# First Major Wild Fur Auction



## 220swift (Mar 2, 2011)

I hope everyone out there is taking advantage of these prices. Accross the board these prices are almost as good as it was in the late 1960's and 70's.

http://www.trapperpredatorcaller.com/article-index/first-major-wild-fur-auction-of-the-season-yields-encouraging-prices?et_mid=600069&rid=233680741


----------



## jswift (Dec 24, 2012)

Wow--They are a lot higher than I expected!


----------



## Gknoettgen (Dec 7, 2012)

That's promising


----------



## Ruger (Jan 22, 2011)

Thanks 220. I sold 2 cats yesterday. I cringed as I did so. I knew it was too early in the season to sell em, but I needed the $ to help finance the rest of the season. I sold one for $300 and another for $175. A couple of grey foxes for $20 a piece. Not gonna sell anything else til an auction next month. I've never done an auction before. I'm kinda anxious to give that a try.


----------



## 220swift (Mar 2, 2011)

good for you Ruger!!!!


----------



## coyotejon (Feb 4, 2010)

Ruger you won't be disappointed. Some times selling local is a quick way to get a few more tanks of gas for the line, I hear ya there.


----------



## hassell (Feb 9, 2010)

A few good prices, wolverine and wolf were lower then I figured, no marten mentioned!!!


----------



## azpredatorhunter (Jul 24, 2012)

No Bobcat/ Lynx cat prices?


----------



## 220swift (Mar 2, 2011)

cats will be in the March auction along with the fur that did not sell in this auction. They are expecting a good number of cats in the Colorado auction in Febuary.


----------



## Ruger (Jan 22, 2011)

From what I understand that auction was a "select" sale.


----------



## catcapper (Feb 11, 2010)

Your right Wayne.

awprint:


----------



## Ruger (Jan 22, 2011)

catcapper said:


> Your right Wayne.
> 
> I don't know who I heard that from. Lol
> 
> awprint:


----------

= DATA PROVIDED =
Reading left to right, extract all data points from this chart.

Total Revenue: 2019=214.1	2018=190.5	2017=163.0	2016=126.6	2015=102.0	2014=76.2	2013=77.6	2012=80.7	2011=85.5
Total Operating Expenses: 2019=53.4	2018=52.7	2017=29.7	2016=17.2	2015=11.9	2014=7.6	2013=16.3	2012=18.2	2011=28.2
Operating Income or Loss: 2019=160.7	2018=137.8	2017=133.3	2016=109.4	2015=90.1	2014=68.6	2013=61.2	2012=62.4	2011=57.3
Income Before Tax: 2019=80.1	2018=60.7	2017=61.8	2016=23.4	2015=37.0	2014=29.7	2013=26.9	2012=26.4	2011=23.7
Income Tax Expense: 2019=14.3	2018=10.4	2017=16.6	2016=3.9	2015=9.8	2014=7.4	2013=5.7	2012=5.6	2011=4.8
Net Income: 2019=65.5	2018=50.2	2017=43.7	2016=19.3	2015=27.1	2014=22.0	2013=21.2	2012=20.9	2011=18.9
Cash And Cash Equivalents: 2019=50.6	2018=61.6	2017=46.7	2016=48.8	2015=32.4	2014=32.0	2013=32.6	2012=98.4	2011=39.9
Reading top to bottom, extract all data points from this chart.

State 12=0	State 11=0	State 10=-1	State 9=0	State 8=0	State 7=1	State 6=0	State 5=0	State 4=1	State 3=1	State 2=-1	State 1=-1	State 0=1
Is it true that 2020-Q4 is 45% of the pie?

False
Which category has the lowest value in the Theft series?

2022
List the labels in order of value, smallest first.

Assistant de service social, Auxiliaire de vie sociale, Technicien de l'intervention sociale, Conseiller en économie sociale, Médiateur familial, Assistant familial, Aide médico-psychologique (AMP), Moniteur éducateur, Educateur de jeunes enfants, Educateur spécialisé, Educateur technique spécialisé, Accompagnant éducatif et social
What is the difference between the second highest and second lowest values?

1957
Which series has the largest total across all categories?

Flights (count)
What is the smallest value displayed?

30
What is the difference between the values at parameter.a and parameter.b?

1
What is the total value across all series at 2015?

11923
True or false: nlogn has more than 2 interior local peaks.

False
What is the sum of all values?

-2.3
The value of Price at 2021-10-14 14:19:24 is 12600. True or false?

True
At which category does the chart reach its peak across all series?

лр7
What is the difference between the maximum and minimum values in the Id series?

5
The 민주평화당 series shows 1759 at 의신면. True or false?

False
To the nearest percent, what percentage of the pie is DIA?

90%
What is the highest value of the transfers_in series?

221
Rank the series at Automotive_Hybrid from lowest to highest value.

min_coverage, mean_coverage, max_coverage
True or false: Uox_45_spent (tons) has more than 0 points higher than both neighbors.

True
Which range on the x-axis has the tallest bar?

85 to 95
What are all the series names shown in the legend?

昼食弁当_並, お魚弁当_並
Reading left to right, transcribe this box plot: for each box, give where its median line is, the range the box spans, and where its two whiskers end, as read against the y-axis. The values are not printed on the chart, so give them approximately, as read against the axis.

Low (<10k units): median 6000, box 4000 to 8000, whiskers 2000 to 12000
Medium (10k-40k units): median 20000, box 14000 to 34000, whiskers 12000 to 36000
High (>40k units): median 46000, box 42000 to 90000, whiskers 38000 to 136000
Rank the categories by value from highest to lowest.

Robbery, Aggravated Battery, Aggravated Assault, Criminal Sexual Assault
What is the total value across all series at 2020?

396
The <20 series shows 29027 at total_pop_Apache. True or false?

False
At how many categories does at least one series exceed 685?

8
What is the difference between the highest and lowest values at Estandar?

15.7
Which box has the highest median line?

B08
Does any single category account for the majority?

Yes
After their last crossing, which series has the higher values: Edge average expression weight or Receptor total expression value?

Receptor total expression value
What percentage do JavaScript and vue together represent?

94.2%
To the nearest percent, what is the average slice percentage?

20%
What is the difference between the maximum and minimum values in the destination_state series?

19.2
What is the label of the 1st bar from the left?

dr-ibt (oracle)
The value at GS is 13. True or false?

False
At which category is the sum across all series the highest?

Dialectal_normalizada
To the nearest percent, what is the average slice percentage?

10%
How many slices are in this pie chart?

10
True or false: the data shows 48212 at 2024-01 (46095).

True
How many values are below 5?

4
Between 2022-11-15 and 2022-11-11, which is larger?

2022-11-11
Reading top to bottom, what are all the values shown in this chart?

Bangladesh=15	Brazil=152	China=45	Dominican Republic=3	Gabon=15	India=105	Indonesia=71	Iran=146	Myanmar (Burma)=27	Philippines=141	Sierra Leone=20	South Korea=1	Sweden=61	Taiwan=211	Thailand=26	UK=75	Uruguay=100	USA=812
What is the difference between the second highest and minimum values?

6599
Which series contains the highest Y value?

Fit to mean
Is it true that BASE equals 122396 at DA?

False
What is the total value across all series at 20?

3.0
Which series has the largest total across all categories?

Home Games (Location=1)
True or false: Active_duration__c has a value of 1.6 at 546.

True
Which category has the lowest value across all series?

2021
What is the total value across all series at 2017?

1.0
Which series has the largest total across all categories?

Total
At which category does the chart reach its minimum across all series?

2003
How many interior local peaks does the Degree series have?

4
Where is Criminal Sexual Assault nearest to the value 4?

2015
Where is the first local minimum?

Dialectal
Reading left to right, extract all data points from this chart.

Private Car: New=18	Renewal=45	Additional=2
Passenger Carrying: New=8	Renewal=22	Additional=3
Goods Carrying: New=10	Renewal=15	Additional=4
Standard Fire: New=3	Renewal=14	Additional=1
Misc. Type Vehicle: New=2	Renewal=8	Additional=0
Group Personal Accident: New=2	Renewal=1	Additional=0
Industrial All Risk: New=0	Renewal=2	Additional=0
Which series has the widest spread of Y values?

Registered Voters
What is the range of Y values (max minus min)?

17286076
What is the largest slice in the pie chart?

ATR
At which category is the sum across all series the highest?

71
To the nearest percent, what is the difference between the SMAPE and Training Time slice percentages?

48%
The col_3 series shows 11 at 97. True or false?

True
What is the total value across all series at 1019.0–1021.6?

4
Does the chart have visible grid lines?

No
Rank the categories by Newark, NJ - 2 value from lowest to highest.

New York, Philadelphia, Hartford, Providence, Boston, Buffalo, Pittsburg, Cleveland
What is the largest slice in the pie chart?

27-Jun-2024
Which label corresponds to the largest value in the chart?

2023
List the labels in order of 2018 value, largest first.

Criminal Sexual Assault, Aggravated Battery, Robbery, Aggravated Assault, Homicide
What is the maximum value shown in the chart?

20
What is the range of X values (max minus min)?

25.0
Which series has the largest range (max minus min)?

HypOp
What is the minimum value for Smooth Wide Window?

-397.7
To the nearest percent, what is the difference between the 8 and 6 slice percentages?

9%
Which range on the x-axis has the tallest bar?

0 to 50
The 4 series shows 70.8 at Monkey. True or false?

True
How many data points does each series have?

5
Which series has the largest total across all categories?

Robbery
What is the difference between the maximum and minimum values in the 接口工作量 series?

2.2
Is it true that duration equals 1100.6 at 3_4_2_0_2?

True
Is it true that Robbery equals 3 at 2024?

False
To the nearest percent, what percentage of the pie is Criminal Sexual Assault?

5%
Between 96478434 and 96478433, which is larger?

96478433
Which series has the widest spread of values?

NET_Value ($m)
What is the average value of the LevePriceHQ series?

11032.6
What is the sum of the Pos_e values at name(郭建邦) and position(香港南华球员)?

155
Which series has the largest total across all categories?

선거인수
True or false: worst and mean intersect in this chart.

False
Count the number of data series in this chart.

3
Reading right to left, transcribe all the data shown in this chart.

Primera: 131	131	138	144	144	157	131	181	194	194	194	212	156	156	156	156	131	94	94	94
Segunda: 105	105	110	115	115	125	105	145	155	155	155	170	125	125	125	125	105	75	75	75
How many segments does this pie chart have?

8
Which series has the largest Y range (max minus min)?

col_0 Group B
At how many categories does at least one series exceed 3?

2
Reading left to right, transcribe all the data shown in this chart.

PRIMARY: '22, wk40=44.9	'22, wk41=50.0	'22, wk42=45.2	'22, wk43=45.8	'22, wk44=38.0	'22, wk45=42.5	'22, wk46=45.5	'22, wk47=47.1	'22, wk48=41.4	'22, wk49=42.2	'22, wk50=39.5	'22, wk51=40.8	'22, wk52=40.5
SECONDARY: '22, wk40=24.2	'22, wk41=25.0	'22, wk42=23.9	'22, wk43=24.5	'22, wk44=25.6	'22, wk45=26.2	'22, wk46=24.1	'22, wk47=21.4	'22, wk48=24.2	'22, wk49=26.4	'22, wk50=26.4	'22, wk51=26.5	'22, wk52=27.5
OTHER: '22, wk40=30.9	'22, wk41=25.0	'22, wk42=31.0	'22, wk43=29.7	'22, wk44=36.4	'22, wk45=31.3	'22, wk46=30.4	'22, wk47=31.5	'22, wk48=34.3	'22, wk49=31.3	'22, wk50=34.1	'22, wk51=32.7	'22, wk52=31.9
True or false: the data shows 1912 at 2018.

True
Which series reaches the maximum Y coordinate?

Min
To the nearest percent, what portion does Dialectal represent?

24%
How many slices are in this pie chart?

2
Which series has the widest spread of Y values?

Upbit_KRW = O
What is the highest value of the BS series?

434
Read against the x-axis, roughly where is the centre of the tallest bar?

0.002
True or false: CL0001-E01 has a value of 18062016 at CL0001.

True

= WHAT YOU WILL DO =
Translate this sentence from the fur auction thread into Spanish: "I sold one for $300 and another for $175."

= RESULT OF THE EXERCISE =
Vendí uno por $300 y otro por $175.